*** Extrait du document

XV de France: «Je suis triste quand je vois cette équipe», trois légendes du jeu jugent les Bleus
RUGBY•Le Néo-Zélandais Sean Fitzpatrick, l'Irlandais Brian O'Driscoll et l'Argentin Hugo Porta portent un regard sans concession sur l'équipe de France...Propos recueillis par Nicolas Camus
L’état de délabrement du XV de France n’a échappé à personne. Et le plus fou dans tout ça, c’est peut-être que les étrangers qui connaissent bien le rugby sont presque plus énervés que nous quand on les lance sur le sujet. On en a fait l’expérience à l’occasion des Laureus Awards, à Monaco, la semaine dernière. Sean Fitzpatrick, Brian O’Driscoll et Hugo Porta étaient là. Pas n’importe qui, tout de même. On prend un peu de temps pour détailler les CV, ça vaut le coup.
- Sean Fitzpatrick, plus de dix ans chez les All Blacks dont la moitié comme capitaine (1986-1997), champion du monde et parmi les meilleurs talonneurs de sa génération.
- Brian O’Driscoll, référence absolue au poste de trois-quarts centre en Europe, quinze ans de présence en équipe d’Irlande (1999-2004), deux fois vainqueurs du Tournoi des six nations, dont il détient le record du nombre de matchs disputés.
- Hugo Porta, seul Argentin à faire partie du Temple du rugby, demi d’ouverture et capitaine de l’équipe nationale de 1977 à 1990.
Du coup, quand ils parlent, on a tendance à vouloir les écouter. Avant la rencontre face à Angleterre, samedi, ils livrent leur sentiment sur l’équipe de France, autour d’un thème qui leur est cher et qui pourrait contribuer à un renouveau des Bleus.
Le comportement, par Sean Fitzpatrick
« Il y a toujours de la qualité chez les Français, mais il faut aussi un grand manager. Les meilleures équipes du monde, aujourd’hui, ont les meilleurs coachs du monde. Donc vous devez trouver le bon coach, celui qui tirera le maximum des joueurs. La manière dont ils ont joué hier [lors de la victoire contre l’Italie, le 23 février] ne suffira pas pour gagner demain. Est-ce que Brunel est l’homme qu’il faut ? Je ne sais pas… Je ne sais pas. Je l’ai suivi un peu quand il entraînait l’Italie. On dirait qu’il veut changer l’attitude, le comportement des joueurs. C’est une bonne chose.
Ce qui manque aux Français, c’est de se concentrer vraiment sur l’équipe nationale. Regardez l’Angleterre, l’Irlande, l’Ecosse. Regardez comment ils ont fait évoluer leur jeu aussi, en s’inspirant parfois un peu des Blacks d’ailleurs. C’est la référence des sélections nationales, mais les joueurs français doivent comprendre que pour arriver à ça, c’est une énorme préparation mentale et beaucoup de sacrifices. Pour une Coupe du monde, il vous faut une profondeur d’équipe. C’est ça qu’il faut travailler sur les 12 prochains mois. »

******
*** Données

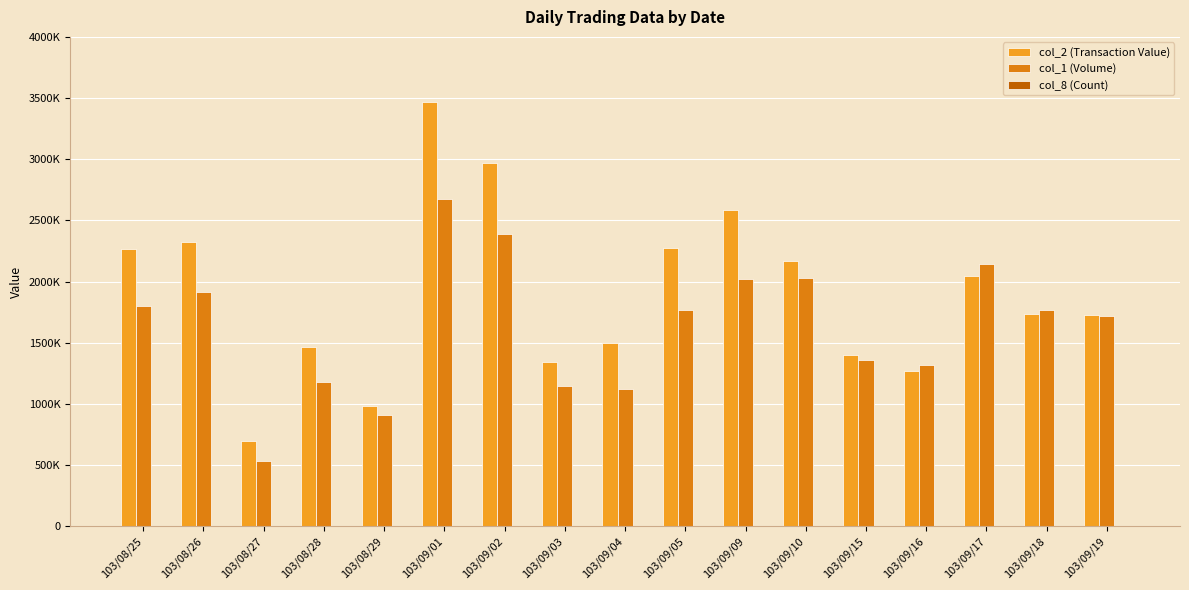

The col_8 (Count) series shows 19 at 103/09/16. True or false?

False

******

Prolongez l'article sur le XV de France à la suite de sa dernière phrase. Les données ci-dessus forment un ensemble à part, distinct de l'article.

▸ **Réponse attendue**
Le poste de demi d’ouverture, par Brian O’Driscoll
« Vous avez rappelé Lionel Beauxis pour les derniers matchs… Ce n’est pas un choix d’avenir! Ce n’est pas la réponse à vos problèmes. Je comprends que les Français soient en train d’essayer de trouver des solutions pour s’en sortir, mais ça ne va pas être lui qui va porter le numéro 10 à la prochaine Coupe du monde, si ? C’est un peu tôt pour [Matthieu] Jalibert. C’est une chose d’être performant avec les moins de 20 ans… mais les options de jeu qu’il a prises contre l’Irlande lors du premier match, ce n’était pas possible à ce niveau. C’était trop pauvre pour les Six Nations. Anthony Belleau, en revanche, ça peut être bien de lui donner du temps de jeu. Je sais que Brunel doit gagner quelques matchs pour avoir de la tranquillité, mais il faut donner l’opportunité aux joueurs de briller avec ce maillot.
Le problème de la France depuis quelques années est qu’il n’y a aucune stabilité au poste de numéro 10. Pourtant, il n’y a pas de qualité standard à attendre d’un ouvreur. Prenez Michalak dans ses grandes années, il était excitant à voir jouer. Peut-être un peu lent, mais c’était le style de l’équipe aussi, c’est pour ça qu’on aimait voir jouer la France, parce que quand il allumait la lumière c’était beau. Il pouvait faire de mauvais matchs, être presque catastrophique même, mais bien plus souvent il était solide, il guidait le jeu français et ça avait des conséquences positives.
Après lui, Trinh Duc était censé être le nouveau demi d’ouverture de référence, mais il a eu des problèmes physiques. Franchement, même en cherchant loin, je ne me souviens pas d’un numéro 10 dominant, qui a imprimé son autorité sur le jeu de la France, qui est venu et a dit « ça, c’est mon maillot pour les six ou sept prochaines années ». Toutes les équipes se sont bâties sur de grands 10. Wilkinson, O’Gara, Sexton, Biggar, Farrell, etc. Ils ont tous été là pendant un long moment. La France n’a pas cette continuité. Quand vous changez vos demi d’ouverture à chaque match, c’est très compliqué de construire quelque chose autour. Beaucoup de choses dépendent du 10. En France, vous avez aussi beaucoup de joueurs étrangers qui viennent pour jouer à ce poste, c’est un problème. »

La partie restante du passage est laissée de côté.